## THE TASK
Every line from the top of the records below through the one containing "## Process Overview" must be copied exactly, and the pictures must not be.

(Document images with source code)
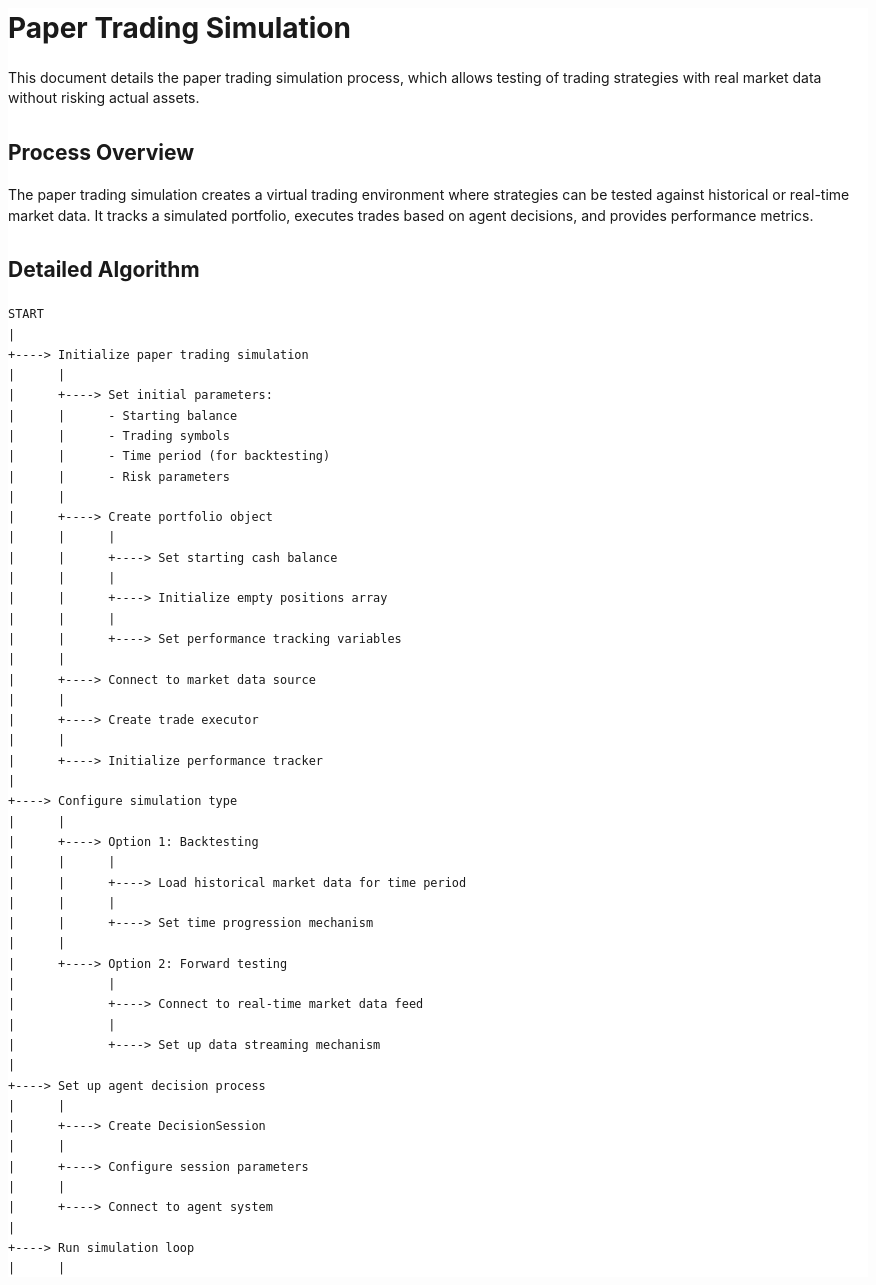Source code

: # Paper Trading Simulation

This document details the paper trading simulation process, which allows testing of trading strategies with real market data without risking actual assets.

## Process Overview

The paper trading simulation creates a virtual trading environment where strategies can be tested against historical or real-time market data. It tracks a simulated portfolio, executes trades based on agent decisions, and provides performance metrics.

## Detailed Algorithm

```
START
|
+----> Initialize paper trading simulation
|      |
|      +----> Set initial parameters:
|      |      - Starting balance
|      |      - Trading symbols
|      |      - Time period (for backtesting)
|      |      - Risk parameters
|      |
|      +----> Create portfolio object
|      |      |
|      |      +----> Set starting cash balance
|      |      |
|      |      +----> Initialize empty positions array
|      |      |
|      |      +----> Set performance tracking variables
|      |
|      +----> Connect to market data source
|      |
|      +----> Create trade executor
|      |
|      +----> Initialize performance tracker
|
+----> Configure simulation type
|      |
|      +----> Option 1: Backtesting
|      |      |
|      |      +----> Load historical market data for time period
|      |      |
|      |      +----> Set time progression mechanism
|      |
|      +----> Option 2: Forward testing
|             |
|             +----> Connect to real-time market data feed
|             |
|             +----> Set up data streaming mechanism
|
+----> Set up agent decision process
|      |
|      +----> Create DecisionSession
|      |
|      +----> Configure session parameters
|      |
|      +----> Connect to agent system
|
+----> Run simulation loop
|      |
```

## ANSWER TO THIS PROBLEM
Source code

: # Paper Trading Simulation

This document details the paper trading simulation process, which allows testing of trading strategies with real market data without risking actual assets.

## Process Overview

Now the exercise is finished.